MHS Softball can’t touch Canady in pair of losses vs. Topeka
TOPEKA, Kan. – After Monday’s 12-0 Game 2 loss against Topeka, Manhattan head coach Connie Miller visited with Trojans pitcher NiJaree Canady outside the Indians’ dugout.
In greeting Canady, Miller paid her the greatest compliment a pitcher can receive.
“Honey, we like to see you,” Miller said. “But we don’t like to see you.”
The Indians (4-4) didn’t see Canady well enough during either of their losses to Topeka at Frank Anneberg Park. During Canady’s 10 innings in the circle, they scored zero runs against her; they notched five hits and reached base 10 times; and they struck out 18 times compared to just one walk.
Miller couldn’t blame her batters, however. At 6 feet tall, Canady intimidates betters before she throws a pitch. Then she blows her fastball past them. Then she knocks them off balance with a curve.
The opposing uniforms change; the results don’t. When Canady steps inside the circle, zeros follow.
“She’s an imposing pitcher out there,” Miller said. “It’s hard to dial into it and get the upper hand. She’s just really good.”
Canady’s dominance escalated Manhattan’s reliance on Game 2 starter Jaden McGee. In her third career start, McGee, allowed 11 earned runs on 10 hits in five innings. She allowed four runs in the first and seven through three, but Miller never considered replacing her freshman starter.
With the Indians’ offense floundering, Miller deemed the experience healthy for McGee.
“A game like this is a good game for a young pitcher to stay in,” Miller said. “We weren’t even getting anybody on base. So let’s leave her in to get game experience, and maybe she’ll do a little maturing along the way.”
Despite the numbers, Miller thinks McGee handled herself well. Even as Topeka poured on five runs in the fifth, Miller let McGee finish the inning.
Miller admires the fortitude McGee showed against Topeka. Despite the Indians’ struggles, she kept pushing.
McGee couldn’t keep pace with Canady or Quincy Smith, who pitched two shutout innings to close the game for Topeka, but she wasn’t supposed to.
When Canady takes the mound, opposing pitchers feel the pressure to match her zeros. Her teammates feel empowered to swing freely. And the other team usually leaves the field with a loss.
“I don’t feel too bad about this because she does this to everybody,” Miller said. “You have to find the positives with it.”
Kierra Goos kept the Indians optimistic through most of their 6-0 loss in Game 1.
Through six innings, Goos kept Manhattan within two runs of the Trojans. Their only runs came on Adisyn Caryl’s RBI single in the first and Canady’s solo home run in the third inning (yes, she can swing it, too).

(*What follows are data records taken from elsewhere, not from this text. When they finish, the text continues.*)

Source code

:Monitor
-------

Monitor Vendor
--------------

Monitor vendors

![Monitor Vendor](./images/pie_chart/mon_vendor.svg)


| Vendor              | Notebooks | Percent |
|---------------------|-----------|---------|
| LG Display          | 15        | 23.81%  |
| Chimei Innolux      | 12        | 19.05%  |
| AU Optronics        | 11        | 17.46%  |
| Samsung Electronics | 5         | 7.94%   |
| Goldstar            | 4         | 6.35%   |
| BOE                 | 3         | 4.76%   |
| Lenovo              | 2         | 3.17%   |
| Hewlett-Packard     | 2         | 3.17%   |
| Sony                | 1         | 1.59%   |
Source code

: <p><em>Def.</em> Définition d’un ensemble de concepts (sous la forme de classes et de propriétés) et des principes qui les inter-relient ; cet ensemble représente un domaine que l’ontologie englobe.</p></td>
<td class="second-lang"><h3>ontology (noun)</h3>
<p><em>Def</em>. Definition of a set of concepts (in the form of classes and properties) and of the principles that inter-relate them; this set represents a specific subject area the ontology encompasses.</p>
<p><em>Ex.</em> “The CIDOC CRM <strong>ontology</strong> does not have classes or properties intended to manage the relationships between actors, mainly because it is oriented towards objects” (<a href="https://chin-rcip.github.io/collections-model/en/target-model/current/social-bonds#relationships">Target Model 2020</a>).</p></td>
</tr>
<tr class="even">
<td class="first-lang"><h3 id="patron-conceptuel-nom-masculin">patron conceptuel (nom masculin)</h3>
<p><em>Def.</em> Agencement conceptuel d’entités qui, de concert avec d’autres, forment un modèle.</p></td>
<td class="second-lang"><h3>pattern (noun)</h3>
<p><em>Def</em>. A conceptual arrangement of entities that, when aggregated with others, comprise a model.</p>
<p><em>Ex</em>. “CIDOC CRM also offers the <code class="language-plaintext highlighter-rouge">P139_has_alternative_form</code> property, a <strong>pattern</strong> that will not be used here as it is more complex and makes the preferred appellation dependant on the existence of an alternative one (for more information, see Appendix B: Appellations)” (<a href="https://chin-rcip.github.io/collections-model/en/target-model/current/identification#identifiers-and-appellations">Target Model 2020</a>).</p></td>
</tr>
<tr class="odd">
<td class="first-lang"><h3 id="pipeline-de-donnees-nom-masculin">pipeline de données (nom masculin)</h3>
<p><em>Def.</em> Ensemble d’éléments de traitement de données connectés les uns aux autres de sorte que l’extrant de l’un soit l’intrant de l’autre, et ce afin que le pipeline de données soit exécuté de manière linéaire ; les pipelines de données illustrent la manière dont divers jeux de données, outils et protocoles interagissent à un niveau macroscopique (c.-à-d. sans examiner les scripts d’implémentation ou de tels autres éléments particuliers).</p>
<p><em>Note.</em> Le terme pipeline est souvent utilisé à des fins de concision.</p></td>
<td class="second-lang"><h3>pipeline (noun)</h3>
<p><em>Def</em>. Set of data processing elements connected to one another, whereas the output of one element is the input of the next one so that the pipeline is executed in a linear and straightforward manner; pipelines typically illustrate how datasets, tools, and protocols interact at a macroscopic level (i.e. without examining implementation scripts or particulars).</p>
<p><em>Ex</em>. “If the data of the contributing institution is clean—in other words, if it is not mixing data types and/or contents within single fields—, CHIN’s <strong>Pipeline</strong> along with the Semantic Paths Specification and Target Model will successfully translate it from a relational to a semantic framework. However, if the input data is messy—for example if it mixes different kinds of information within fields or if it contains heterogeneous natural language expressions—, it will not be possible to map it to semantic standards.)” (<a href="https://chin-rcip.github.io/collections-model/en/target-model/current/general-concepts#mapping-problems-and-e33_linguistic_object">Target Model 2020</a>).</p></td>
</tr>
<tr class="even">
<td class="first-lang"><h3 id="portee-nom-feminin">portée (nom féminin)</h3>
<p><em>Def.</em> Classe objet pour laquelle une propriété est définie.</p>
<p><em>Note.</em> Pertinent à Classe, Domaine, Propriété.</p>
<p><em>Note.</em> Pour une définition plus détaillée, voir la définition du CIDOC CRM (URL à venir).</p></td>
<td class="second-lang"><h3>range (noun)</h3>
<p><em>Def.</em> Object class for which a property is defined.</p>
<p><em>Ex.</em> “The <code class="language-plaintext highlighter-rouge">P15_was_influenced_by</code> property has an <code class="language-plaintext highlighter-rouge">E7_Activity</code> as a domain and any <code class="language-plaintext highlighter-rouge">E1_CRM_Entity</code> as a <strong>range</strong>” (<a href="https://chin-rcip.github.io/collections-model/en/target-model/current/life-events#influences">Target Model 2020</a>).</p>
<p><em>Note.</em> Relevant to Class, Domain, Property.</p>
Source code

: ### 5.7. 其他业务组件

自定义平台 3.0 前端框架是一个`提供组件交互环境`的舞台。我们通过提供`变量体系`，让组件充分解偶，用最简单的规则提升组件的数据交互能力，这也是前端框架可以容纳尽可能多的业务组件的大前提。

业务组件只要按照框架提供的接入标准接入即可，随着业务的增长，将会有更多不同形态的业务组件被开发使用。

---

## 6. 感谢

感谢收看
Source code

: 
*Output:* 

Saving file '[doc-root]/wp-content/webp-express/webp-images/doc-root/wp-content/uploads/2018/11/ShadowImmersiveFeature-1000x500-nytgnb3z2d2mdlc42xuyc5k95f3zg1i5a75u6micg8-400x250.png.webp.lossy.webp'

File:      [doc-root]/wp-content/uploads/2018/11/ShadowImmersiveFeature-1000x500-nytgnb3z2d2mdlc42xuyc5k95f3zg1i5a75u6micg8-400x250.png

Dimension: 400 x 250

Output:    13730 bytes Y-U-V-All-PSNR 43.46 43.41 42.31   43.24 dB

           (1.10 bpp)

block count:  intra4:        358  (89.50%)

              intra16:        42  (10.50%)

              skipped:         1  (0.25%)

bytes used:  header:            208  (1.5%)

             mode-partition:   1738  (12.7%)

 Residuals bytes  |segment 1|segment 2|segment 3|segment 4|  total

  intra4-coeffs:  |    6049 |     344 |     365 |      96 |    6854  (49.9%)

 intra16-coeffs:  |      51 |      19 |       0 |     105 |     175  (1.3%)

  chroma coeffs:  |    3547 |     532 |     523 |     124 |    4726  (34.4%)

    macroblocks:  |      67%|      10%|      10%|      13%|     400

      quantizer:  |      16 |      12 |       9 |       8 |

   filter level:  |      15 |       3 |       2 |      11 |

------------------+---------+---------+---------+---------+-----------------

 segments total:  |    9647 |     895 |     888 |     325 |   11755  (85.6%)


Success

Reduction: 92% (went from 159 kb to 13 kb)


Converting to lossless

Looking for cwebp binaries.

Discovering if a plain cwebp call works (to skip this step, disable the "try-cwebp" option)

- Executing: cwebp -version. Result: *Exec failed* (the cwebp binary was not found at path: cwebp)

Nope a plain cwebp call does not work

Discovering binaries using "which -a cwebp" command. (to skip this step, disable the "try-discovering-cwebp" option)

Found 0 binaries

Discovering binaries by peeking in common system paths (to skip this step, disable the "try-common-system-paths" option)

But in the seventh, Topeka scored four runs to put their lead out of reach. Goos walked three batters in the seventh (one intentionally), and she paid for those free runners when Smith lined a single into left field. Smith’s hit scored two, and a Manhattan throwing error scored another.
Miller couldn’t pinpoint why Goos struggled with location in the seventh. And Goos impressed Miller by navigating Topeka’s lineup so effectively during the first six innings. But against Canady, who threw a complete game shutout to start the doubleheader, Goos had to be perfect, or close to it. She was close until the end.
“She was just having a little trouble hitting her spots,” Miller said of Goos’s seventh inning. “It was good to see Goos compete against a good team that can hit the ball. It just didn’t go our way.”
Miller said the pressure to match Canady’s dominance “definitely” impacted her pitching staff against Topeka. Canady left Goos no room to breathe in Game 1 thanks to 11 strikeouts and one walk in seven shutout innings.
That performance continued a troubling offense trend for the Indians. After scoring 28 runs in their first four games, they’ve scored two in the four they’ve played since, all of which have been conference games (Seaman swept the Indians last Thursday). They’ve been outscored 31-2 in conference play.
Miller attributes those numbers to Manhattan’s competition. Topeka and Seaman are perennial conference contenders. Meanwhile, the Indians boast just three players with varsity experience.
For that reason, Miller didn’t deliver a spirited pep talk after Monday’s doubleheader. She’s not worried about Manhattan’s confidence as it prepares to play Washburn Rural at 4 p.m. Friday.
Most teams aren’t Topeka. They don’t have Canady, or anything like her.
“I think they’ll be fine,” Miller said. “I think they realized what they were up against today. I think they realize we’re not going to see another pitcher like her.”